There was a soft patter across the carpet, and a gentle tug at her dress.
“I am very cold,” Freddy cried piteously, holding out a little blue foot from underneath his night-shirt. “If you don’t want to wake Mr. Matravers, will you take me up to bed, please?”
Through a mist of sudden tears, she looked down into her boy’s face. She drew a deep, quick breath—her fingers were suddenly nerveless. There was a great dull stain on the front of her dress, the wine-glass, shattered into many pieces, lay at her feet. She fell on her knees, and with a little burst of passionate sobs took him into her arms.

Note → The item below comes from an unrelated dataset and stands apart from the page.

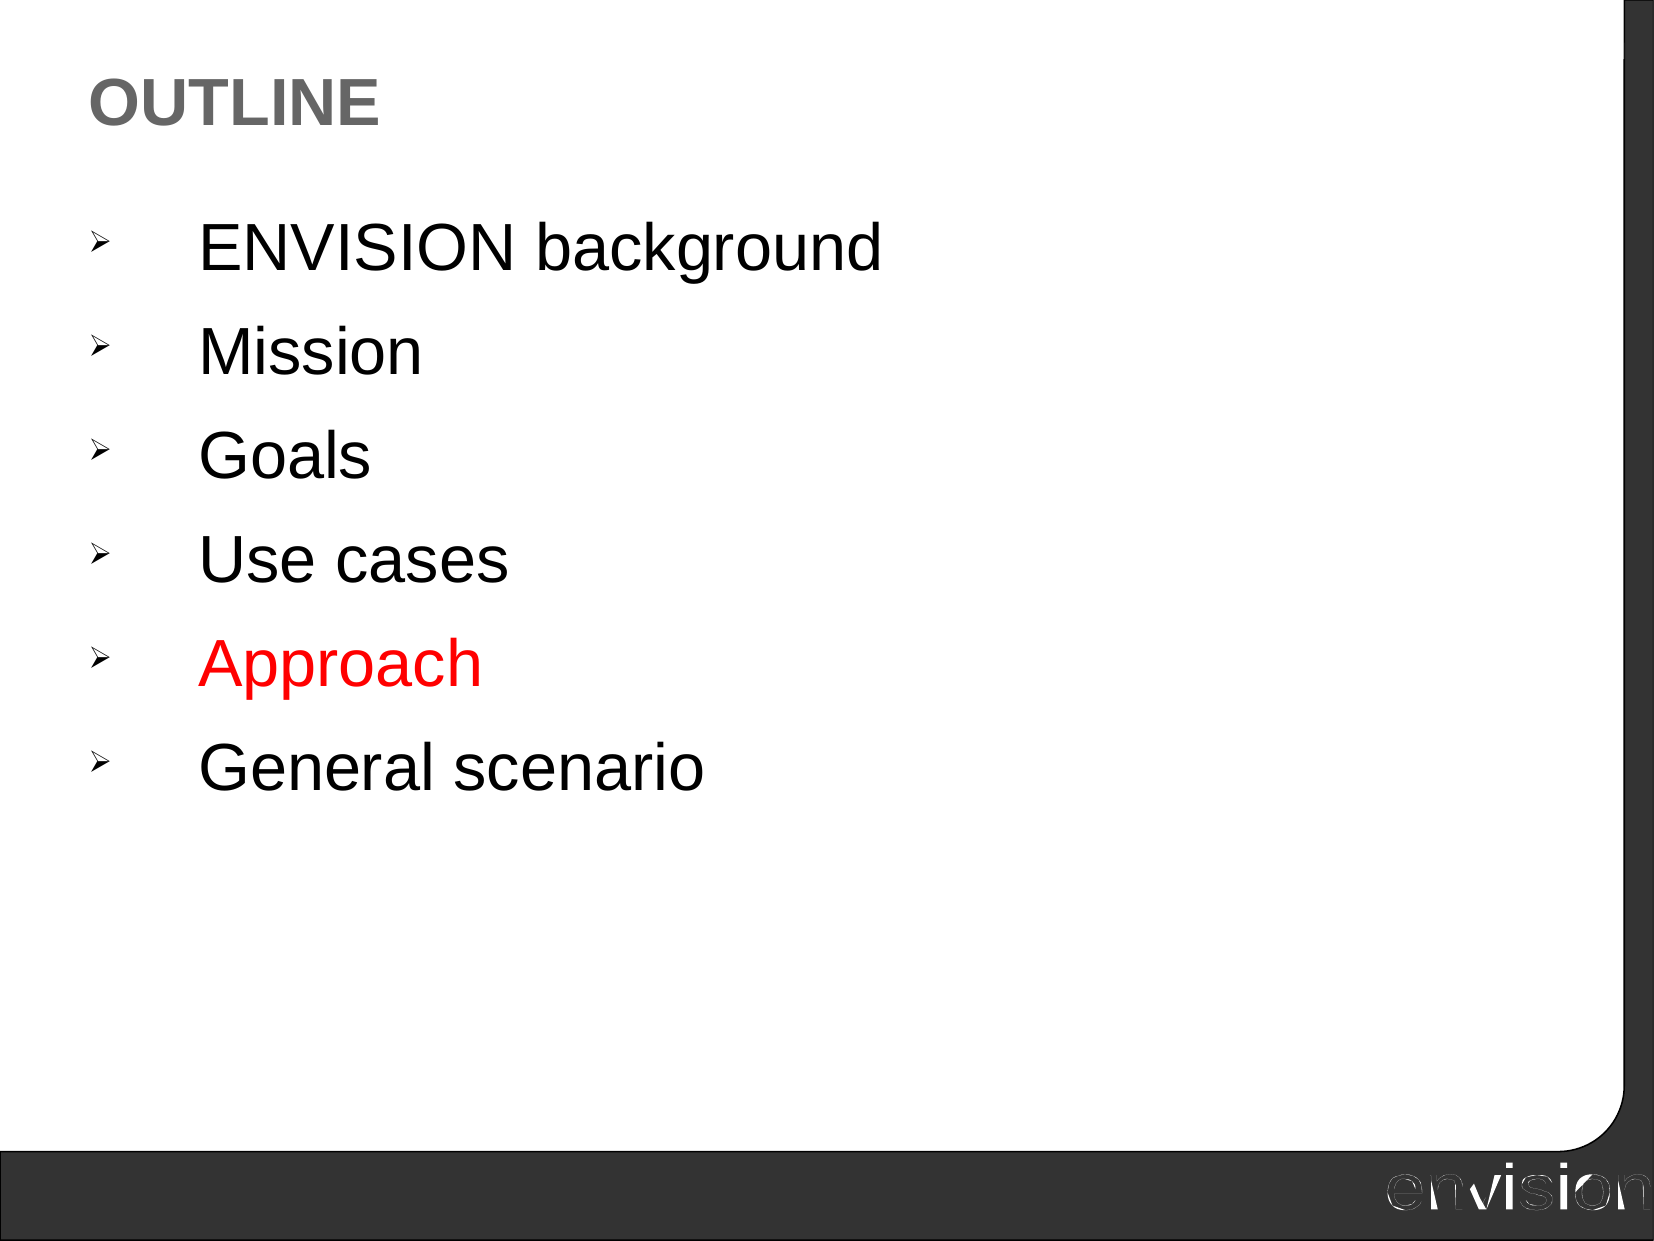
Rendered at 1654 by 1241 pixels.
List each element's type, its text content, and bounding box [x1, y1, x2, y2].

title OUTLINE [88, 0, 1571, 206]
list ENVISION background Mission Goals Use cases Approach General scenario [88, 206, 1571, 1109]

There were grey hairs in the woman’s head, although she was still quite young. A few yards ahead, the bath chair, wheeled by an attendant, was disappearing in the shroud of white mist, which had suddenly rolled in from the sea. But the woman lingered for a moment with her eyes fixed upon that dim, distant line, where the twilight fell softly upon the grey ocean. It was the single hour in the long day which she claimed always for her own—for it seemed to her in that mysterious stillness, when the shadows were gathering and the winds had dropped, that she could sometimes hear his voice. Perhaps, somewhere, he too longed for that hour—a dweller, it might be, in that wonderful spirit world of the unknown, of which he had spoken sometimes with a curiously grave solemnity. Her hands clasped the iron railing, a light shone for a moment in the pale-lined face turned so wistfully seawards!